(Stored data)
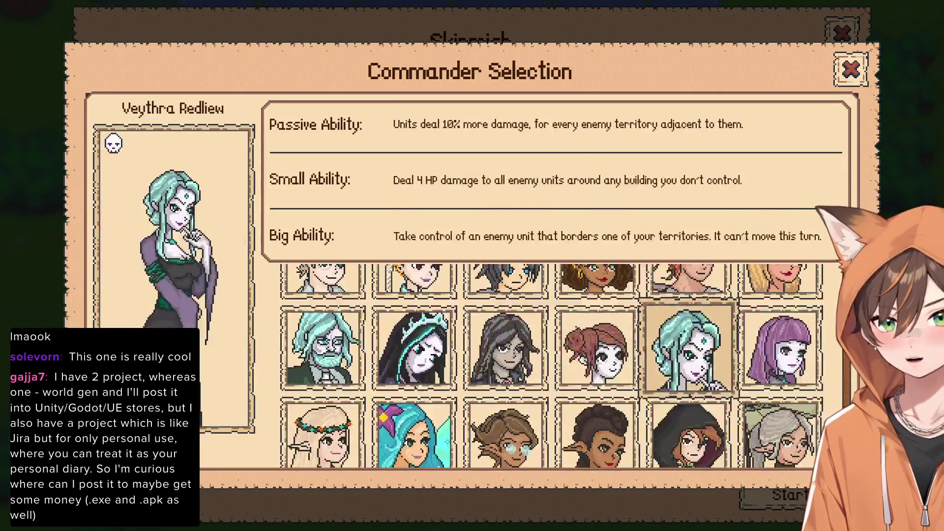
pyautogui.scroll(3, 688, 307)
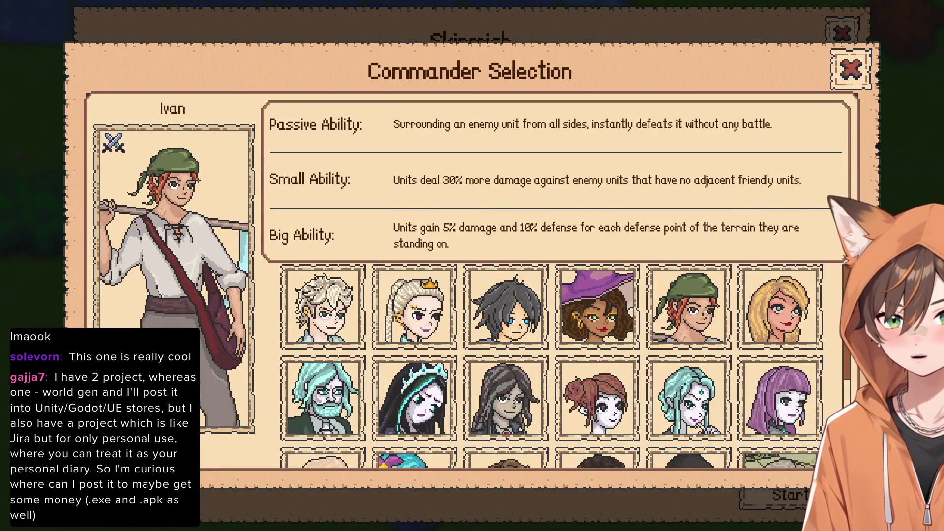
pyautogui.scroll(-2, 674, 351)
pyautogui.scroll(2, 674, 352)
pyautogui.click(851, 69)
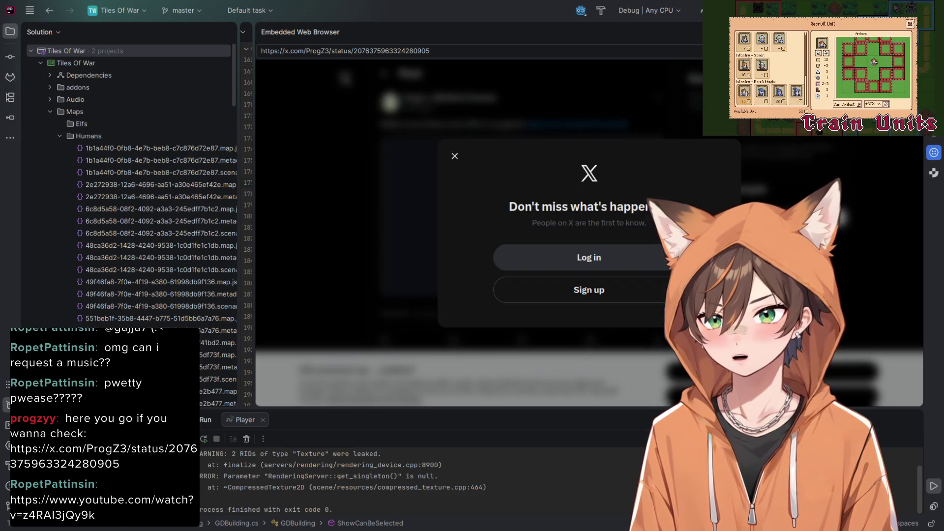
pyautogui.press('Escape')
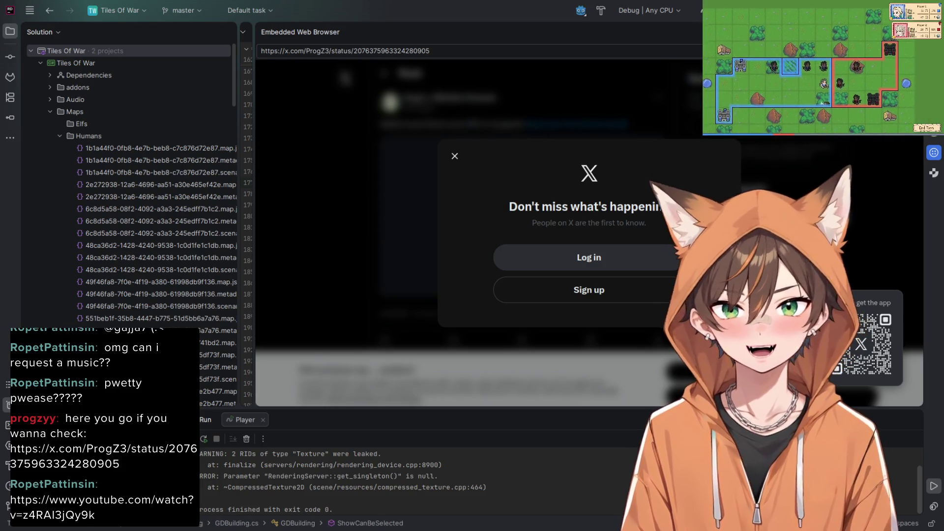
pyautogui.click(344, 50)
# Load the Onsento Steam store page from the pasted link and scroll down to its screenshots
pyautogui.write('https://store.steampowered.com/app/4449570/Onsento/')
pyautogui.press('Return')
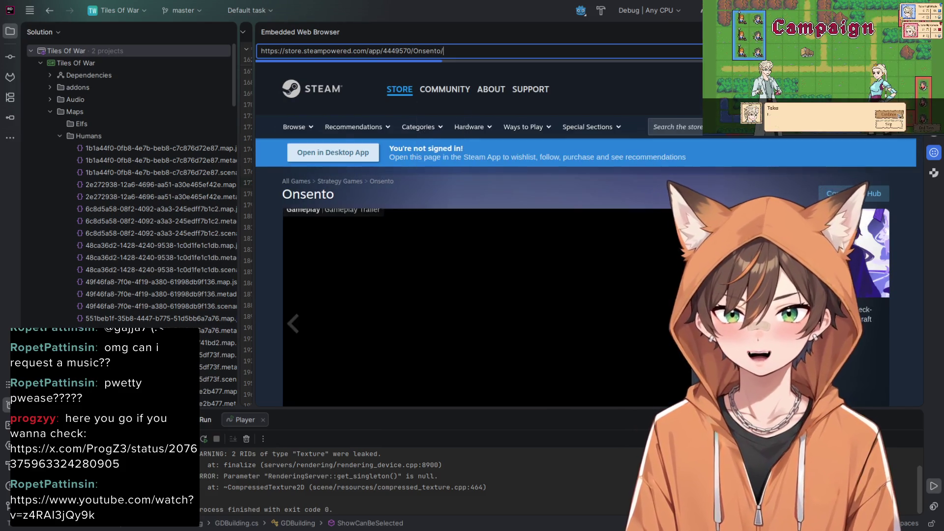
pyautogui.scroll(-2, 482, 233)
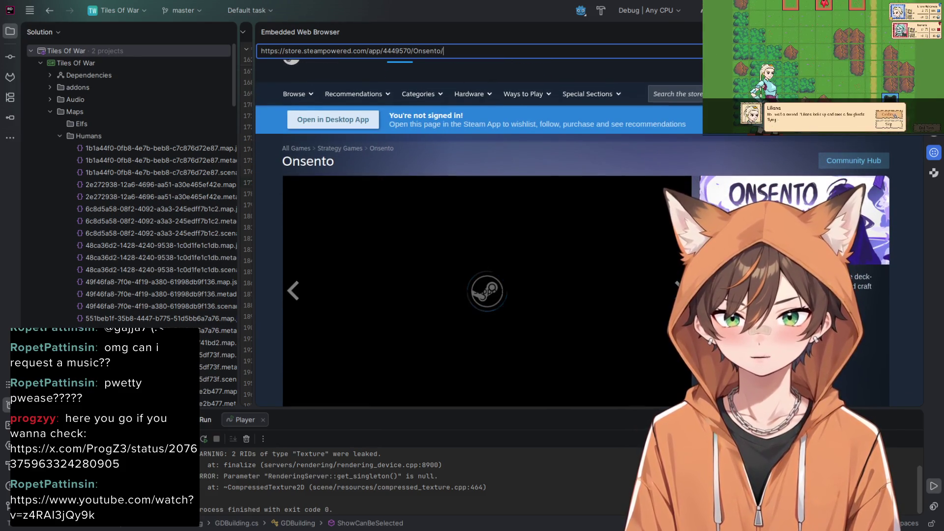
pyautogui.scroll(-2, 482, 234)
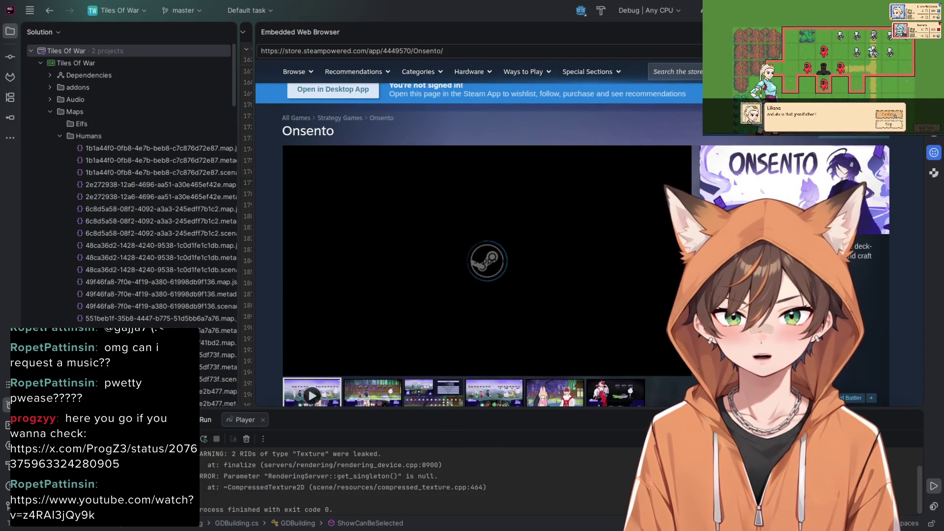
pyautogui.scroll(-1, 487, 231)
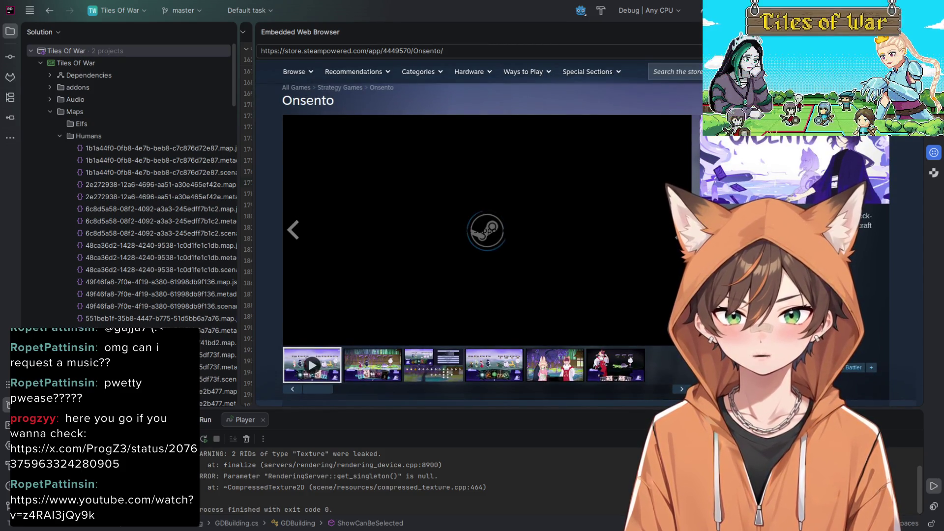
pyautogui.scroll(-1, 487, 231)
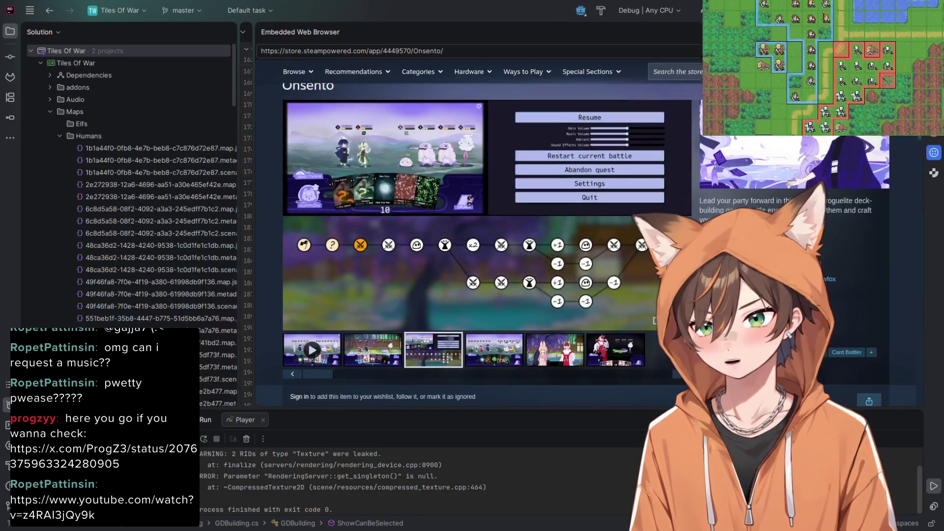
# View the Onsento screenshots in the full gallery, flipping to the last one, then close it
pyautogui.click(487, 214)
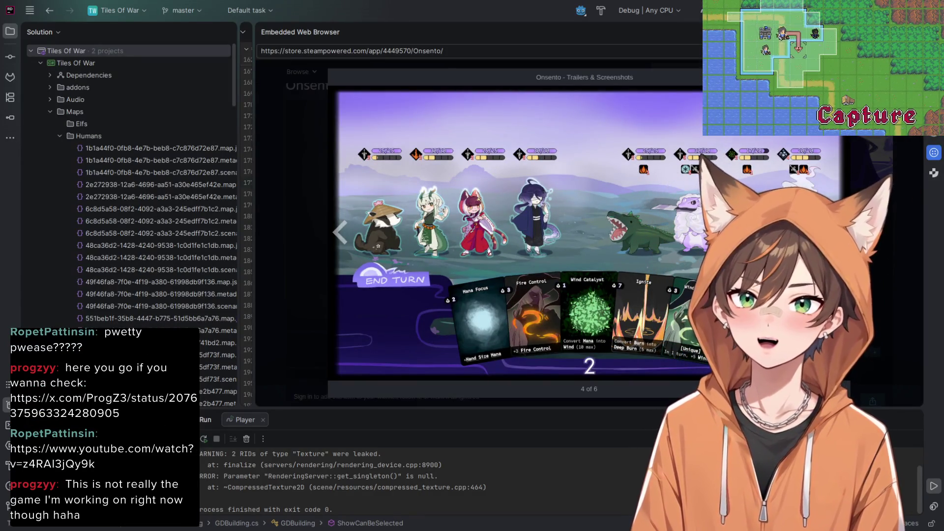
pyautogui.press('Right')
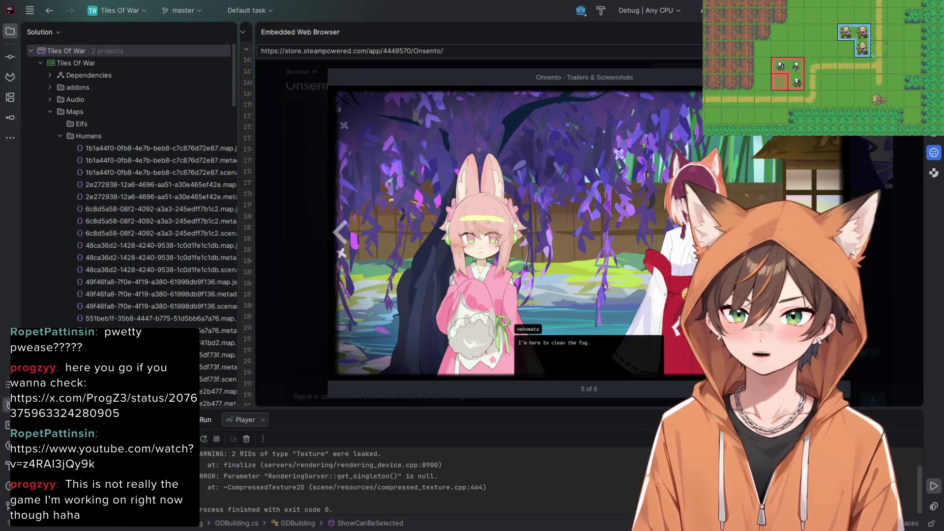
pyautogui.press('Right')
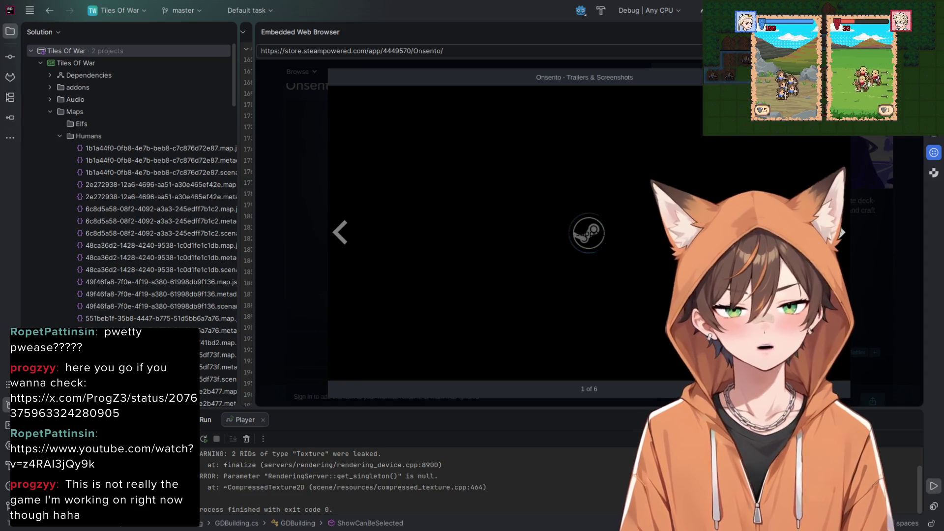
pyautogui.press('Escape')
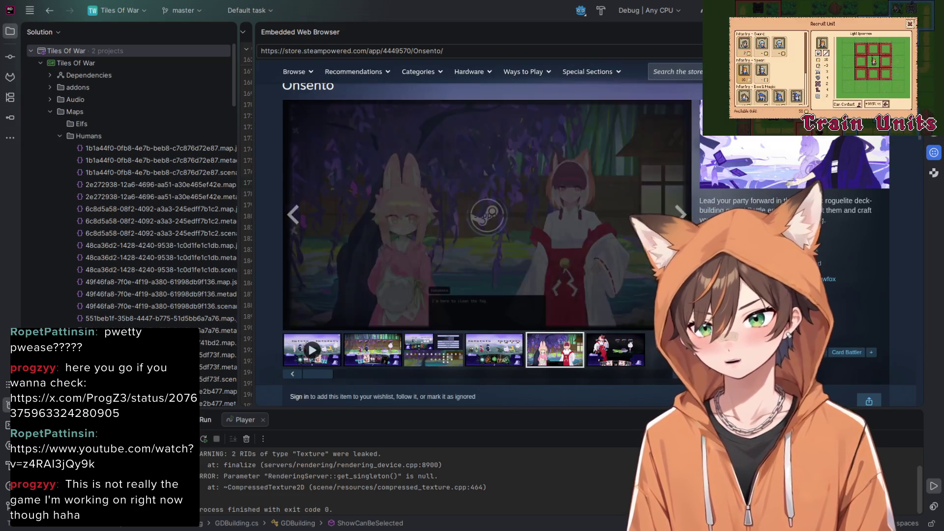
# Select the page's web address and scroll further through the Onsento store page
pyautogui.scroll(-1, 487, 241)
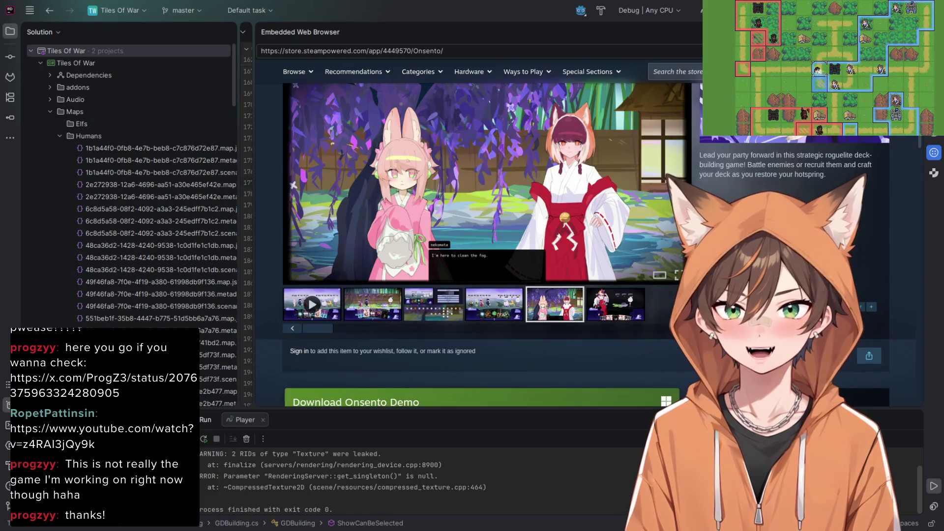
pyautogui.scroll(-3, 662, 266)
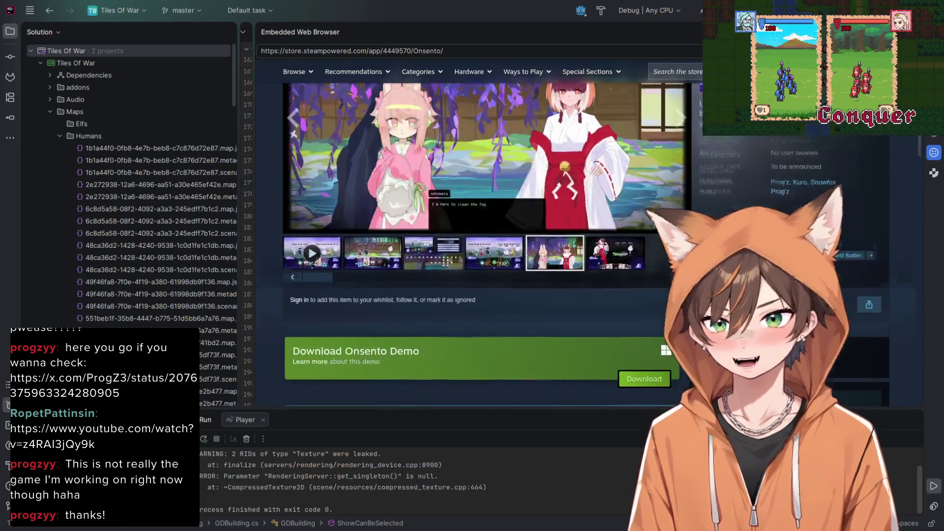
pyautogui.scroll(7, 662, 265)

#### [TASK]
Go through the records and count every line with the word "Onsento"; the answer is the number alone.

#### [OUTPUT]
4